In the NLBMDA [http://www.dealer.org/] 2007 Cost of Doing Business Report using 2006 data, a typical contractor oriented dealer had payroll expenses as 10.41% of sales while total operating expenses were 14.69% of sales. Profit before taxes was 6.67%.
While payroll expenses as a percentage of sales is important, consider looking at payroll dollars as a percentage of gross profit dollars. Simply stated, are your employees productive?
Let's return to the survey, which compiled reports from 89 dealers where sales to pros provided over 75% of revenue-thus the "contractor-oriented dealer" label. This group had typical sales volume of $30,167,252, employed 57 people and racked up $6,298,911 in gross profit. That works out to $110,486 gross margin per employee.
I have used the results to also calculate that the payroll cost per employee is 49% of the gross profit dollars. This means that almost half of every gross profit dollar for the typical contractor-oriented dealer is invested in employees. Is this a wakeup call or what?
You can gain productivity of employees by performing objective employee evaluations. Following my method, conducting at least two employee evaluations over about a six month period, you should see an increase in productivity.

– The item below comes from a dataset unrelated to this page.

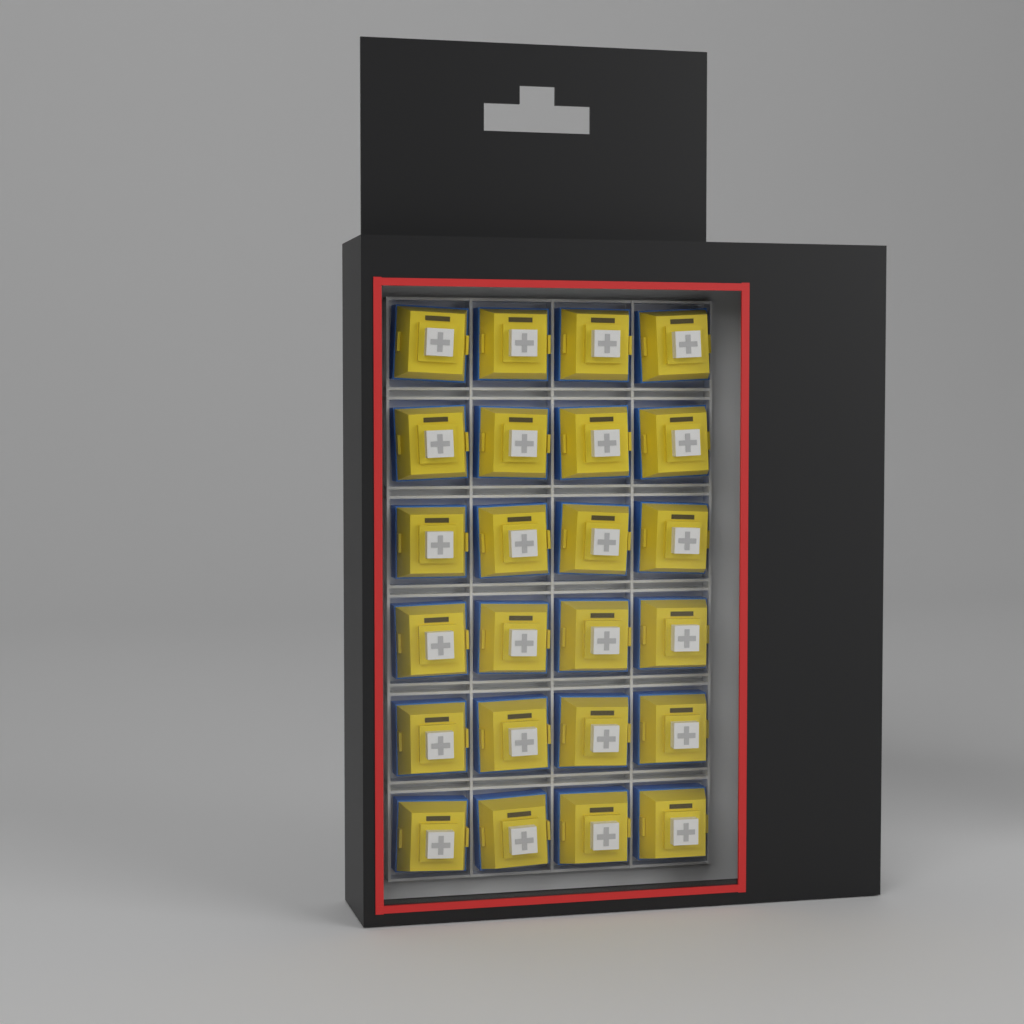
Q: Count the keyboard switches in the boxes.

How? I see a trend in the LBM industry where leading companies are managing employee productivity through well planned evaluations. If you are looking for a simple form to use in the evaluation process, I recommend that you consider using a form by Select Form. In particular I recommend [http://www.selectformonline.com/cartgenie/prodInfo.asp?pid=106&cid=1] Employee Performance Evaluation. I have used this form for almost 10 years and it works well for our industry.
Next, do this:
- During the interview process when hiring a new employee, review the evaluation form with the prospect.

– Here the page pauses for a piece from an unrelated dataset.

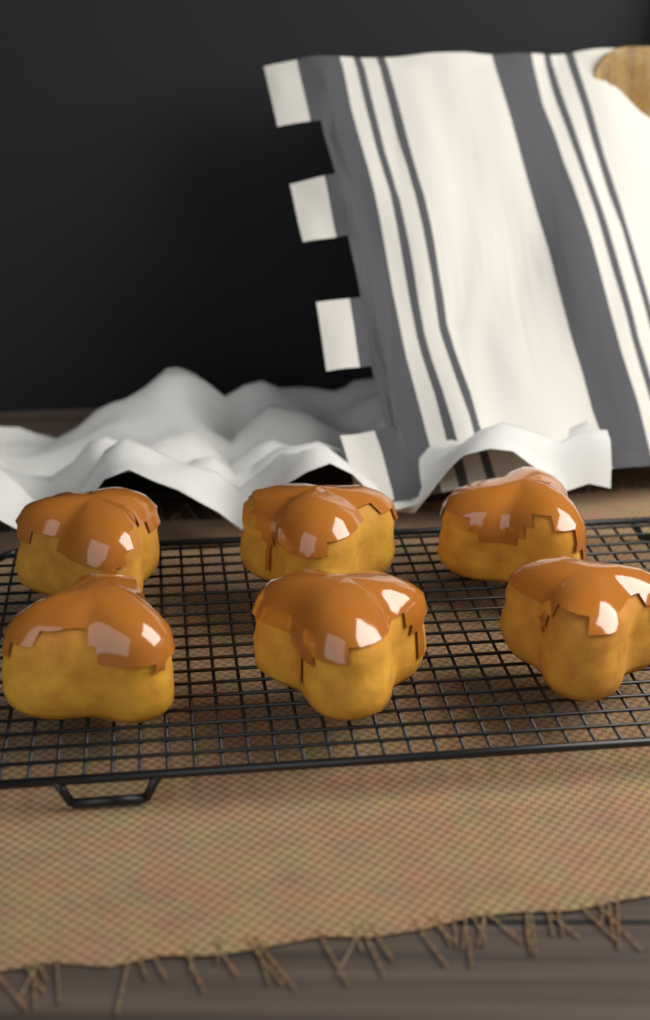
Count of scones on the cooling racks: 6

- After the first week of employment, spend time on a verbal evaluation with the employee. It is as important to receive feedback about the job as it is to provide feedback about performance. Use the evaluation form only as a guide.
- Ask the employee to give his/her score on each objective that you are measuring. In my experience, I have never had an employee give a higher overall score than the manager did. Employees are usually tougher on themselves than the manager doing the evaluation.

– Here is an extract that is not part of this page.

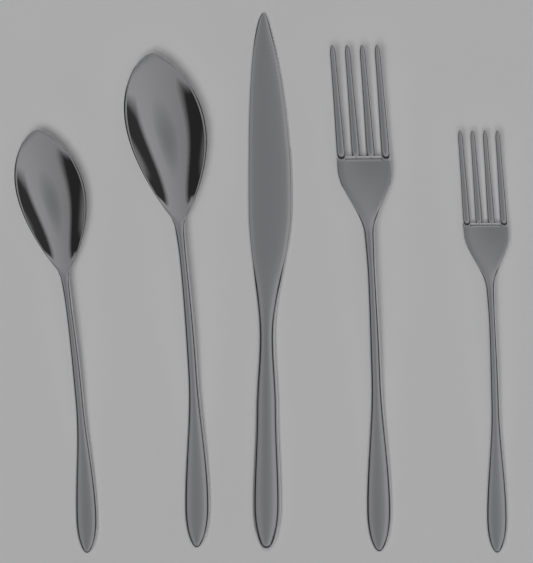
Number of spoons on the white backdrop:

- Once the employee provides feedback for each objective, I recommend that the manager follow. I like to always ask "Why" to the employee regarding that person's score.
- After the first 30 days of employment, conduct a second evaluation.
- On the six month anniversary, do another evaluation following the same format. This time, use the prior evaluation as a baseline looking for improvements from the employee.
- Don't sugar-coat the evaluation. Hit the issues head on and don't jump around. It is important for an employee to receive constructive criticism about performance. For example, if you have an employee that is always late for work, be precise about the dates and number of times that person was late.
While the employee evaluation may seem like a huge investment of time over a one year period, I again challenge you to the following:
If you have an employee that is 10% more productive or that can add 1% to the bottom line by operating more efficiently, then should you not invest the four hours or less over a one year period to work with this employee? How about every employee?
People want to be associated with winning companies and companies can't win against their competition if they don't evaluate their employees.
If you have any questions about employee evaluations, please e-mail at [mailto:email@example.com] firstname.lastname@example.org. I have a vision of our industry changing from no evaluations and one way streets to objective evaluations and two way streets, adding to bottom line profitability. I have a vision that we will return to a 10% pretax bottom line by reinvesting in people.